(Change detection data)
- Opening Delimiter -
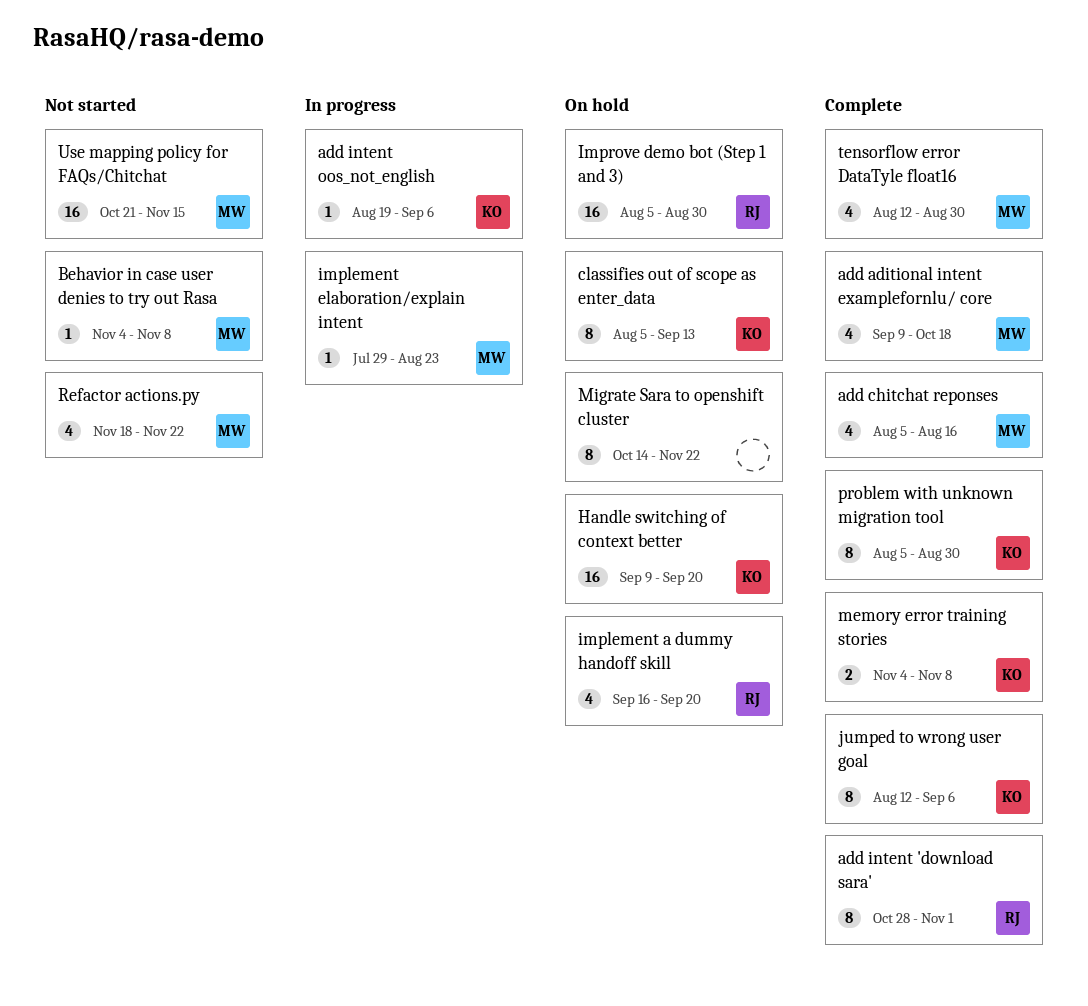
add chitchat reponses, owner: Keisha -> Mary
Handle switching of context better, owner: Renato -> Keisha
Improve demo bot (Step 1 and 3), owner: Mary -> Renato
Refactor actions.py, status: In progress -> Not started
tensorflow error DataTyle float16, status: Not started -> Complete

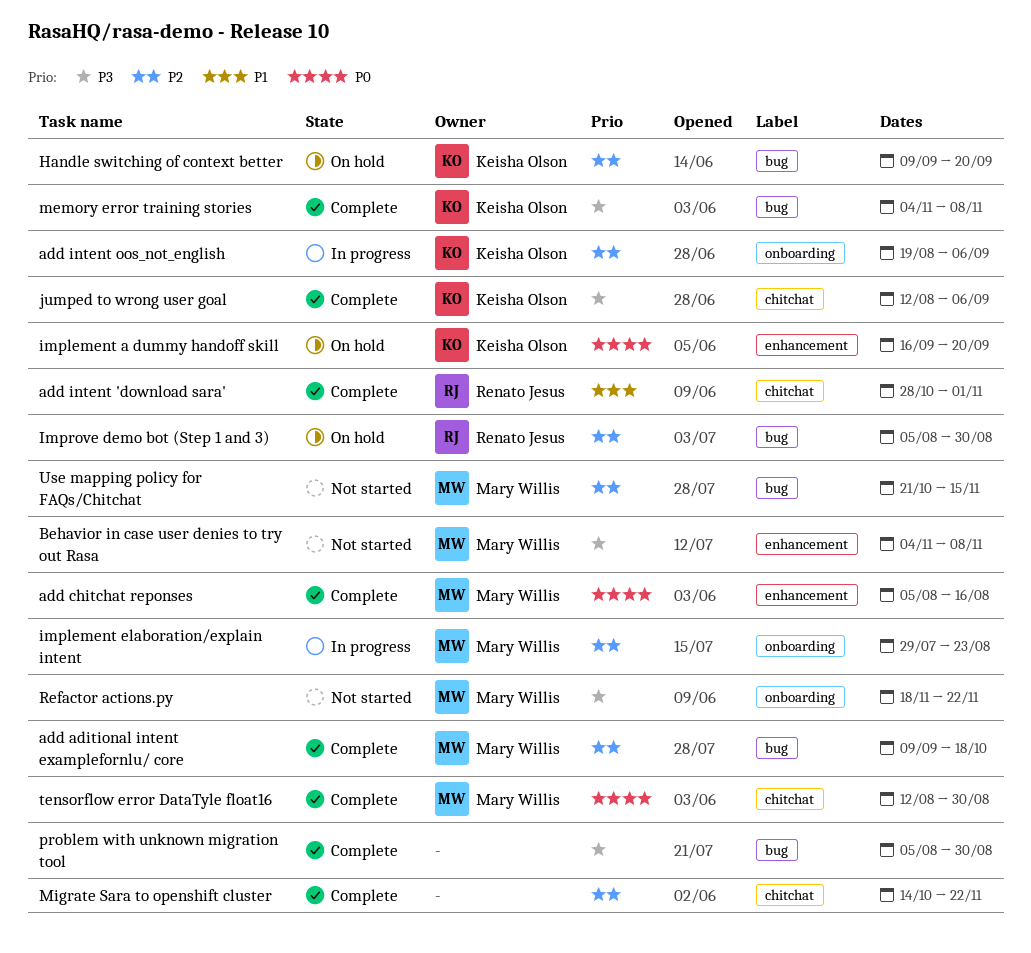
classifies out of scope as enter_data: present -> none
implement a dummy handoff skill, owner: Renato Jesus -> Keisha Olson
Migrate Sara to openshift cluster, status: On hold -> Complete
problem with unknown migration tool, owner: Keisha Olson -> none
- Closing Delimiter -
### What this task involves
Lines from the one that contains "Refactor actions.py, status: In" through the last line of the data above are to be extracted exactly, with no pictures and no other lines.

### Response to the exercise
Refactor actions.py, status: In progress -> Not started
tensorflow error DataTyle float16, status: Not started -> Complete

classifies out of scope as enter_data: present -> none
implement a dummy handoff skill, owner: Renato Jesus -> Keisha Olson
Migrate Sara to openshift cluster, status: On hold -> Complete
problem with unknown migration tool, owner: Keisha Olson -> none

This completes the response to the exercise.